Tell me about the role that your UNA played, either in the process or the route to GA.
Florian: It’s a very, very strong role that our UNA plays. It’s one of the two supporting organizations. The UNA is quite active in helping us find nice tour stops, in the PR of our work, in reaching out to many young people but also in the selection process. They are always very active as it is a four-round selection process. They are quite active selecting the Youth Delegates. Especially when it comes to UN questions and the system and maybe also giving us context. So, they are quite useful and I think that the program would be of less relevance if we didn’t have the UNA on board.
How do you see the relationship between Youth and the Post-2015 Development Agenda?
Florian: The main thing that we were asking ourselves prior to this GA or in general within our work is when it comes to these goals and targets we were thinking if it makes sense to have a strong goal just focusing on young people. I think that we came more to the conclusion that it should be more the targets and indicators for young people. We should see each and every topic and see what is the relevance for young people.
Elise: The Post-2015 process is so huge. I find it very interesting. No matter what side event we attended, the bottom line was always “our issue is so important that it should be part of the Post-2015 Agenda.” I’m interested and curious to know how all of these topics will be somehow merged into one big agenda, because in the end there are a lot of issues of relevance, a lot of issues that weren’t mentioned in the MDG’s.
Question from Social Media: What is the most important youth plight the UN is presently addressing?
Florian: When we also talk of the Youth Resolution, there is a very strong feeling that we and many other youth delegates have and that is the focus is more on the question of employment and employability of young people. On one hand, it really makes sense because youth unemployment is a very big issue not only in Europe but also globally. The other side of the coin is that we don’t want to see young people just as manpower or human resources, as you call it in business. We’re really try to work on a more coherent Youth Resolution, and we also see when it comes to the priorities of the Secretary-General and the Envoy on Youth, there’s a lot about employability and entrepreneurship, which can be also a very nice way of getting young people to jobs.

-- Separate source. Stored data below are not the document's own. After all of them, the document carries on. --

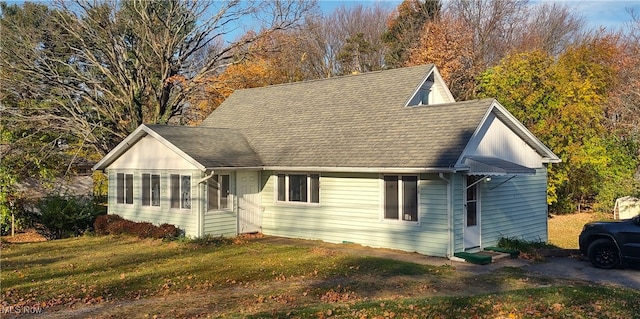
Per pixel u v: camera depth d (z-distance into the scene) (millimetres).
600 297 9445
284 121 21875
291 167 18297
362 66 46688
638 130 28641
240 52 31781
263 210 20062
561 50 43938
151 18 30578
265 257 15039
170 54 31000
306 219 18656
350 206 17344
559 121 25641
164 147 19609
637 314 8422
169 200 19500
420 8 44938
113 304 10133
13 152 26922
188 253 15898
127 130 30453
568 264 14188
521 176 18594
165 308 9680
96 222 21344
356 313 8547
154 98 32031
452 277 12336
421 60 37188
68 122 29172
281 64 40312
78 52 30547
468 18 43406
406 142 16312
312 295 10570
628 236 12891
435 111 17297
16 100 29953
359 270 13141
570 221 26047
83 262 14820
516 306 8836
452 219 14945
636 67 31922
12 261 15195
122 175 21641
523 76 26250
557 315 8305
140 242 18422
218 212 18812
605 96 30859
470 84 36219
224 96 32000
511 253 15312
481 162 15609
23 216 24188
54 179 28031
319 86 23656
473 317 8289
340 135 18719
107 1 29828
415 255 15375
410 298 9859
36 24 29969
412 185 15875
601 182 27453
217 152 19250
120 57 30875
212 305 9844
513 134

Elise: I think that we would say that employability and employment in general is a means to an end, but not an end in itself. It is a means to an end to socially include young people in society but it is not an end in itself. It should not be the only thing we strive for. It’s not that our only purpose in society is to be economically beneficial. So, employability or employment is a way of being part of society and being included, but definitely it doesn’t stop with employment.
Random Question: What is your favorite band or musician?
Elise: There are a couple. But one band that I have been listening to a lot lately is Bastille and their song “Pompeii.” I think is just hitting the States, but it has been very popular in Germany and the rest of Europe. We tend to sing it when we get up, when we go to sleep…
Random Question: Who is your role model?
Florian: I would say it’s not some musician, but maybe Muhammad Yunus, who is very popular for pushing these microcredits for developing countries or undeveloped countries. I have read many books about Muhammad Yunus and the whole social business development. I really find it interesting. I see the potential. After my mandate I’ll maybe work in this field.